During this special Year of the Word: The God Who Speaks, we are going to have a regular series of reflections published on our website which will prompt us to reflect on important passages of St Matthew’s Gospel, and learn more about them. We are very grateful to Dr Natalie Watson, a contemporary theologian and writer, for offering these reflections for our community.

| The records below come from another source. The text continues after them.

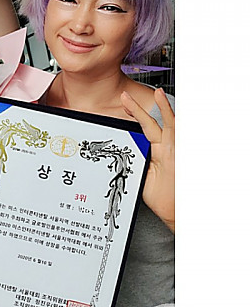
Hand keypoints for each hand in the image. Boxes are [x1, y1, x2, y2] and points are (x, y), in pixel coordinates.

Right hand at [121, 88, 174, 231]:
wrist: (179, 212)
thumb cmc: (165, 200)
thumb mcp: (145, 178)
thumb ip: (140, 158)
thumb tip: (133, 145)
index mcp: (164, 152)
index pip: (148, 125)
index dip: (137, 111)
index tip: (126, 100)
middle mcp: (174, 148)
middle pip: (165, 120)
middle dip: (155, 104)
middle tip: (145, 93)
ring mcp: (178, 151)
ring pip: (175, 126)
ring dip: (167, 111)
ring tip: (160, 98)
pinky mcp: (180, 156)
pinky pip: (178, 136)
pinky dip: (174, 125)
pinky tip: (170, 121)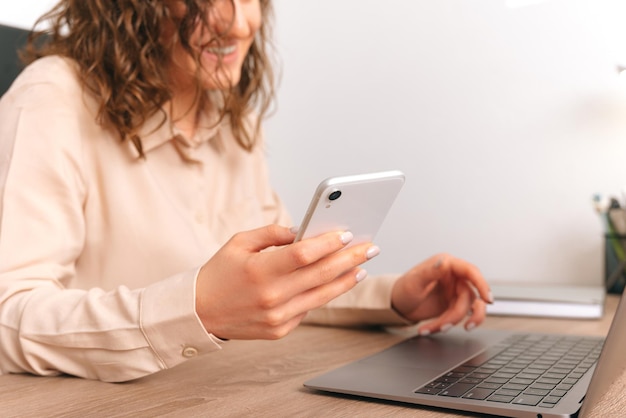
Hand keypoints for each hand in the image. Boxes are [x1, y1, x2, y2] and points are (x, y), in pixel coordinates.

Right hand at [195, 225, 378, 339]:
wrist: (200, 313)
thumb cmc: (219, 273)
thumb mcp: (239, 243)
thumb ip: (272, 234)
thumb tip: (303, 232)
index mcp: (259, 270)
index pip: (303, 254)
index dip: (328, 243)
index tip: (347, 233)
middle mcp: (271, 296)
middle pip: (321, 274)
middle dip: (350, 259)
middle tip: (369, 248)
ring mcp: (277, 316)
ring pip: (322, 295)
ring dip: (345, 280)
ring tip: (361, 267)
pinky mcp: (280, 330)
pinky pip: (308, 309)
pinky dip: (323, 294)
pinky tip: (336, 282)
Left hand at [390, 253, 491, 334]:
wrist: (398, 305)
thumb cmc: (404, 288)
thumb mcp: (414, 280)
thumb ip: (430, 271)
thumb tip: (443, 262)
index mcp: (447, 265)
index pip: (470, 271)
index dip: (482, 284)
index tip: (487, 298)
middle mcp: (454, 277)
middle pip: (469, 295)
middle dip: (457, 313)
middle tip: (445, 325)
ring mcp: (455, 292)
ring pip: (467, 309)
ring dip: (453, 321)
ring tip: (439, 329)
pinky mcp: (454, 306)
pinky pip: (460, 317)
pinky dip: (448, 325)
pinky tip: (433, 329)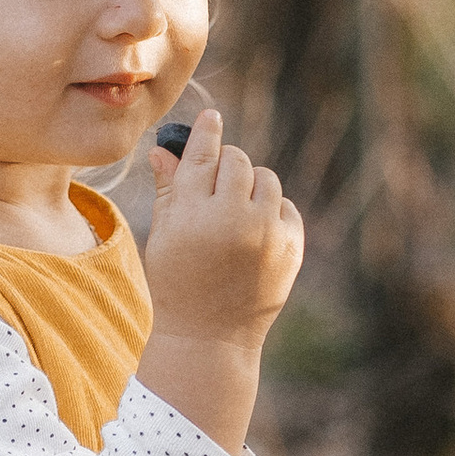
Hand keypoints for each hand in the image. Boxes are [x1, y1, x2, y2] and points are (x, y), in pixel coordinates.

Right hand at [137, 111, 302, 453]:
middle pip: (237, 161)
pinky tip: (254, 234)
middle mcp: (232, 219)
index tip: (210, 118)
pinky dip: (271, 211)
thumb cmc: (178, 283)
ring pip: (265, 178)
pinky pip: (285, 205)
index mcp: (192, 214)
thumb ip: (169, 189)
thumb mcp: (164, 236)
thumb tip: (163, 148)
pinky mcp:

Mountains play a central role in Matthew’s Gospel and indeed in the Bible as a whole. They are places of encounter with God, places where holy men and women go to seek the presence of God and to hear God speak. In this passage, Jesus and three of his disciples, among them Peter, go into the mountains to pray, but nothing could have prepared the disciples for the experience they were about to have: Jesus ‘was transfigured before them, and his face shone like the sun, and his clothes became dazzling white’. They see Jesus as they have never seen him before – in the glory of the Father. The God who speaks to them now is the God who spoke to his people through Moses and Elijah. Peter wants to hold on to Moses and Elijah, build booths for them and for Jesus, but what the disciples are seeing is greater than anything any human being has seen before. They encounter God himself, and they hear the same words again that were hear at Jesus’s baptism: ‘This is my Son, the Beloved; with him I am well pleased; listen to him!’ At first, they are overcome by fear, but they hear Jesus say: ‘Do not be afraid.’, as God had spoken to his people Israel. And it is in these words that they recognise him: ‘Do not be afraid’. Because God is with us, we too do not need to be afraid. The passage ends by telling us that the disciples saw nothing but Jesus alone. This is Matthew’s purpose in writing his Gospel: for us to hear God speak through his word and to see Jesus alone. And when we do, we too can respond by worshipping him.
God, because you are with us, we do not need to be afraid. Help us to see nothing but you alone.